SEATTLE — A KIRO 7 investigation reveals that frustration with the city's response to crime and homelessness led the owner of SoDo's only full-service, low-cost grocery store to shut the doors.

Located on 4th Avenue South, Grocery Outlet was a daily target of crime, including shoplifting, robbery and assaults.  "We are begging for help.  My manager had to call 911 seven times in a single day," wrote owner Nathan McLaughlin in a letter to city leaders.

 According to crime reports obtained by KIRO 7, the Seattle Police Department responded to 790 incidents at Grocery Outlet over a two-year-period. Those incidents included 12 robberies, 12 assaults, 131 reports of shoplifting and theft, and 28 disturbances.  "My employees have been assaulted a number of times," McLaughlin said. "I've been assaulted a number of times. I've had knives pulled on me."

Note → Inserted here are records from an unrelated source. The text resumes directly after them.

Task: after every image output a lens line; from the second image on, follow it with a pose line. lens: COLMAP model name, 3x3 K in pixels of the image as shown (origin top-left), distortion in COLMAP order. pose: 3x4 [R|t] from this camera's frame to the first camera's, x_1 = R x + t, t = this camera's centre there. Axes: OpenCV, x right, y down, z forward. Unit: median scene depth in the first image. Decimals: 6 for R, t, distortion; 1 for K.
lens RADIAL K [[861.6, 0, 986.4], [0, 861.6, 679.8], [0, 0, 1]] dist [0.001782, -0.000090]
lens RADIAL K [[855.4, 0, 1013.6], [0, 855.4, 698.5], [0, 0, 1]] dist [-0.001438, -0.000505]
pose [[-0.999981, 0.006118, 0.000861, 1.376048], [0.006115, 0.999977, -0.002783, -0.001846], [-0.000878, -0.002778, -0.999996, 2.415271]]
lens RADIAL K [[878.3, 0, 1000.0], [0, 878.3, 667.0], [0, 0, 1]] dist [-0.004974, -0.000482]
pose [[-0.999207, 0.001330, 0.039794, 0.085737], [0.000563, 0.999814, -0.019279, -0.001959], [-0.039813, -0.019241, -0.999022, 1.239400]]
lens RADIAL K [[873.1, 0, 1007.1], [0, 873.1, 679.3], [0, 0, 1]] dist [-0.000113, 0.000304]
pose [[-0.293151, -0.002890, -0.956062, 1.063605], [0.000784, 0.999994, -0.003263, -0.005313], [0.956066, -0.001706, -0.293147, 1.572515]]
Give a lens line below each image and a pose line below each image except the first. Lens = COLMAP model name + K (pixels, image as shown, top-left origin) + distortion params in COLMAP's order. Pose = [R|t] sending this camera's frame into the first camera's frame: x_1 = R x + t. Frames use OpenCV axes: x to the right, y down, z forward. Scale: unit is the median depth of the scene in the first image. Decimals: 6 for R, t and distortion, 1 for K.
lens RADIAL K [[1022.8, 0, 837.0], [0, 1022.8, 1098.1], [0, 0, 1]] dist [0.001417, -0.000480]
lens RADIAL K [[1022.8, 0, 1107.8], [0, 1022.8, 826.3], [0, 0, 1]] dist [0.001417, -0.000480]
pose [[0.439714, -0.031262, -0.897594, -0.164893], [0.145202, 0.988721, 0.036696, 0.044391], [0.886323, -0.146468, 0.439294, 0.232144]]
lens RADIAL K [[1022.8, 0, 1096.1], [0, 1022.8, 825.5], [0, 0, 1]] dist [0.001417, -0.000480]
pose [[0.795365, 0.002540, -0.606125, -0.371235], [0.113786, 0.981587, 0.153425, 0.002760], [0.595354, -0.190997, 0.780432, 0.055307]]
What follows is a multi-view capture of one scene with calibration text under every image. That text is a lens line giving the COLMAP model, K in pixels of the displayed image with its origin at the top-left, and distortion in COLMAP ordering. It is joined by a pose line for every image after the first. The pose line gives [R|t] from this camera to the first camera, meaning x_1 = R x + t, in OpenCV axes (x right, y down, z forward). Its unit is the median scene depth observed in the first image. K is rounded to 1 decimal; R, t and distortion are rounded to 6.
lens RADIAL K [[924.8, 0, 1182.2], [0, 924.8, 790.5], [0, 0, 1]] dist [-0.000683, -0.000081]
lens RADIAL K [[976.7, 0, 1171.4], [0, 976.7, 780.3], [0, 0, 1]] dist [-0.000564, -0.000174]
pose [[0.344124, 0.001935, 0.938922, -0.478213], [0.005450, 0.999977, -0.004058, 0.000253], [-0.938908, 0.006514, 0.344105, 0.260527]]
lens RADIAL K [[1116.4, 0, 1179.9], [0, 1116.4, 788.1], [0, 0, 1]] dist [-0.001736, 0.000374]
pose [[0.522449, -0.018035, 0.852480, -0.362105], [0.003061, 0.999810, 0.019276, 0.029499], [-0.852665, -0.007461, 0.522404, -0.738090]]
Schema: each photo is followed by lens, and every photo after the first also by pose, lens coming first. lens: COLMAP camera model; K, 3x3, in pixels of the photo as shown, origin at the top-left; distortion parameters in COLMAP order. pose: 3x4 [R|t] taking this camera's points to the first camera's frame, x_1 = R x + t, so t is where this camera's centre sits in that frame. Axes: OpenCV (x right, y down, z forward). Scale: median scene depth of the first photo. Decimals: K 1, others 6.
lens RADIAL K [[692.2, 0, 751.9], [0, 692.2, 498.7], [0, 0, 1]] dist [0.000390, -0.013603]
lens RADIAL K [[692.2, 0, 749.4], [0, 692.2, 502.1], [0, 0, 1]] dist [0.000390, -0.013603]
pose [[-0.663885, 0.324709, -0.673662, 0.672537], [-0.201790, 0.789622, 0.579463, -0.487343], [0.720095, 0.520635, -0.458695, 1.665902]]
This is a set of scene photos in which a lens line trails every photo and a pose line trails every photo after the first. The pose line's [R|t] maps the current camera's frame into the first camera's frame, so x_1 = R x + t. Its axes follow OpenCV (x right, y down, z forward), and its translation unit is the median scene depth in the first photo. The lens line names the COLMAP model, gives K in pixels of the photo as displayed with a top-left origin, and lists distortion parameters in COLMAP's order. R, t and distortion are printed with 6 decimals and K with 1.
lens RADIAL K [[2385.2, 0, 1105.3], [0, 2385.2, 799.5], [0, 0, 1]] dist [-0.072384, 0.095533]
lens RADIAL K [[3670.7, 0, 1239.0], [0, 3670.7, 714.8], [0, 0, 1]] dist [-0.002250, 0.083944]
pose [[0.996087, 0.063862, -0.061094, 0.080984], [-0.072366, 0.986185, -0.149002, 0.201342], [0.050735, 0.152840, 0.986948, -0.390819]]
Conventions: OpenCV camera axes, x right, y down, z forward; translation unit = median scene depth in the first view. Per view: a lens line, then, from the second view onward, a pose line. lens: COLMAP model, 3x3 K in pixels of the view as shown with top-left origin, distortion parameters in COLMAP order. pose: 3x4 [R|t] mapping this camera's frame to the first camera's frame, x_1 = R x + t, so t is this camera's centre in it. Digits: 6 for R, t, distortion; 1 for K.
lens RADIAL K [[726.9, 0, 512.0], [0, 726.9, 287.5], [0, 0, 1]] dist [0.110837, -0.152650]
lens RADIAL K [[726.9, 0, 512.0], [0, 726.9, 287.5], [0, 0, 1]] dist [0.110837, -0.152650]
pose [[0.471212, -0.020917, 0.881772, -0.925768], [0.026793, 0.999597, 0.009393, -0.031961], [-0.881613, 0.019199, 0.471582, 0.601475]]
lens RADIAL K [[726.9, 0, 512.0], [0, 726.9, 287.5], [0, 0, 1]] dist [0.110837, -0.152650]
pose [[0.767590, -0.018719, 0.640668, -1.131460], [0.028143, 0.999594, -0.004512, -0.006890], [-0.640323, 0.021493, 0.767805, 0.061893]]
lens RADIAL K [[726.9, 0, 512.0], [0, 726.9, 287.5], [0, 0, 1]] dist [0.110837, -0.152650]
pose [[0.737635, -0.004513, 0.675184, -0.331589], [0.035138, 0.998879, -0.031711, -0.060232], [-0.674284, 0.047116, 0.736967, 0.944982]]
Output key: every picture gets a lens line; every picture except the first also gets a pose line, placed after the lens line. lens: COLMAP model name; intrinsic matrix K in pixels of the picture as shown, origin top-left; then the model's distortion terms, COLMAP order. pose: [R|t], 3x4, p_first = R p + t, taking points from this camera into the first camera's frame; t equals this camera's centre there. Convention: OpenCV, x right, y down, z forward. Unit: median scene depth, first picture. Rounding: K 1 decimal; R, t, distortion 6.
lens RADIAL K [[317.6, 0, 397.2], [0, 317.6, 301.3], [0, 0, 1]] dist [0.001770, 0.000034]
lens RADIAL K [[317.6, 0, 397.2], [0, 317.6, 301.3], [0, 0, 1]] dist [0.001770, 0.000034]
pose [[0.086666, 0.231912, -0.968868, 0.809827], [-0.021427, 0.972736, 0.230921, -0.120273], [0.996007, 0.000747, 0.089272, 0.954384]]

 In emails to Mayor Jenny Durkan and members of the Seattle City Council, McLaughlin detailed a litany of crime at his store, including a man from an encampment threatening to "start stabbing people" and a woman claiming she had a gun and was "going to start killing people."

 McLaughlin said the perimeter of his business became a gathering point for homeless campers who were encouraged to relocate there by the city's Navigation Team. "They specifically told us to come over here," Robert Clifton said. Clifton was cleaning up the encampment where he lives when KIRO 7 spoke with him. Not all members of the homeless community make such an effort.

"Every morning I have to come in and clean up mounds of garbage, needles, feces, condoms, tampons, whatever they throw over the fence-line overnight," McLaughlin said.

In February, after years of complaints to city leaders, the Grocery Outlet in SoDo closed its doors. "There goes the discounts. There goes the savings," customer Jason Marshall said. In the weeks and months that followed, coronavirus sent people searching for food.  Without Grocery Outlet, SoDo became a food desert.

 “The folks down here, they don’t have anywhere to get groceries.” said Erin Goodman of the SoDo Business Improvement Area. Goodman told KIRO 7 that city leaders were either “unable or unwilling” to remedy the problems.  “Grocery Outlet is the only store from downtown to the Tukwila line.  It is a low-cost grocery store, so many of the people who live on our streets are also their customers,” Goodman said.